- [PROBLEM STATEMENT]:
With the pictures omitted, transcribe each line below exactly as it is.

INPUT DATA Block Start

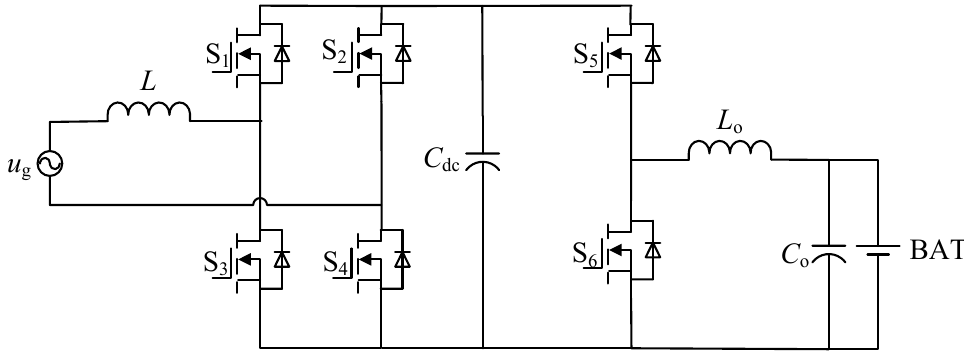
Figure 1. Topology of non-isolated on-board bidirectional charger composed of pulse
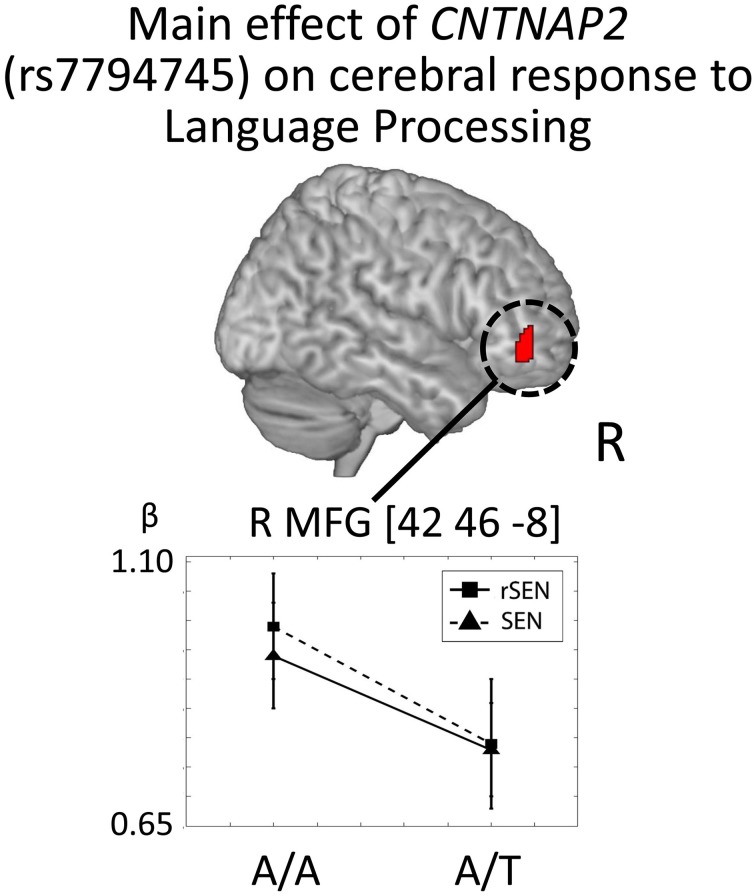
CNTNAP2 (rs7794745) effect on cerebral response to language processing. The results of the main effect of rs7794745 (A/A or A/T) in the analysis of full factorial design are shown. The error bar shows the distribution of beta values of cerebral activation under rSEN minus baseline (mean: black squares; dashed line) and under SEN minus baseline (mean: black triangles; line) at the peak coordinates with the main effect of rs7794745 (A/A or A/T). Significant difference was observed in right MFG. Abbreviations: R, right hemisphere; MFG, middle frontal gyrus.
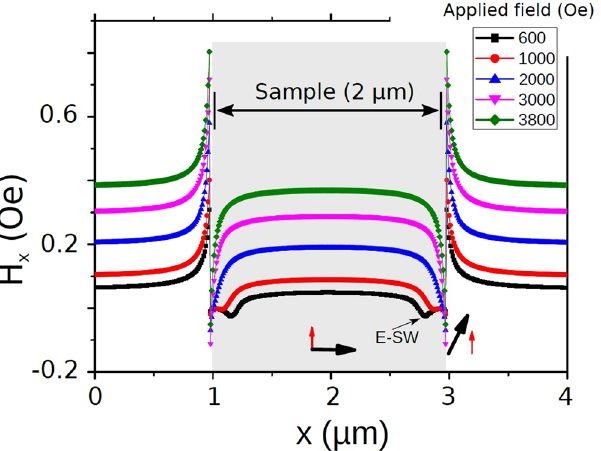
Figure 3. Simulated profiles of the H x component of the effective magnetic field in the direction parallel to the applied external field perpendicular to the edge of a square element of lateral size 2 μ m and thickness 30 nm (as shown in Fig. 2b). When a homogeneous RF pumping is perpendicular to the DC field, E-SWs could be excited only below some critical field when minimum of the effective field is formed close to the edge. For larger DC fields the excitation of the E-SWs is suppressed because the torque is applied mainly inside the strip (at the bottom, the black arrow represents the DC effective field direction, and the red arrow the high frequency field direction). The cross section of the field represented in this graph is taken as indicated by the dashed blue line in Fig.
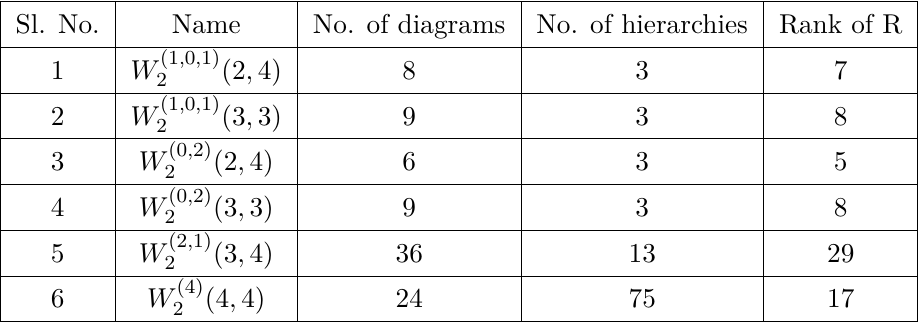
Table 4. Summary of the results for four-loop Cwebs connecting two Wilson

INPUT DATA Block End

- [RESULT OF THE TASK]:
Figure 1. Topology of non-isolated on-board bidirectional charger composed of pulse
CNTNAP2 (rs7794745) effect on cerebral response to language processing. The results of the main effect of rs7794745 (A/A or A/T) in the analysis of full factorial design are shown. The error bar shows the distribution of beta values of cerebral activation under rSEN minus baseline (mean: black squares; dashed line) and under SEN minus baseline (mean: black triangles; line) at the peak coordinates with the main effect of rs7794745 (A/A or A/T). Significant difference was observed in right MFG. Abbreviations: R, right hemisphere; MFG, middle frontal gyrus.
Figure 3. Simulated profiles of the H x component of the effective magnetic field in the direction parallel to the applied external field perpendicular to the edge of a square element of lateral size 2 μ m and thickness 30 nm (as shown in Fig. 2b). When a homogeneous RF pumping is perpendicular to the DC field, E-SWs could be excited only below some critical field when minimum of the effective field is formed close to the edge. For larger DC fields the excitation of the E-SWs is suppressed because the torque is applied mainly inside the strip (at the bottom, the black arrow represents the DC effective field direction, and the red arrow the high frequency field direction). The cross section of the field represented in this graph is taken as indicated by the dashed blue line in Fig.
Table 4. Summary of the results for four-loop Cwebs connecting two Wilson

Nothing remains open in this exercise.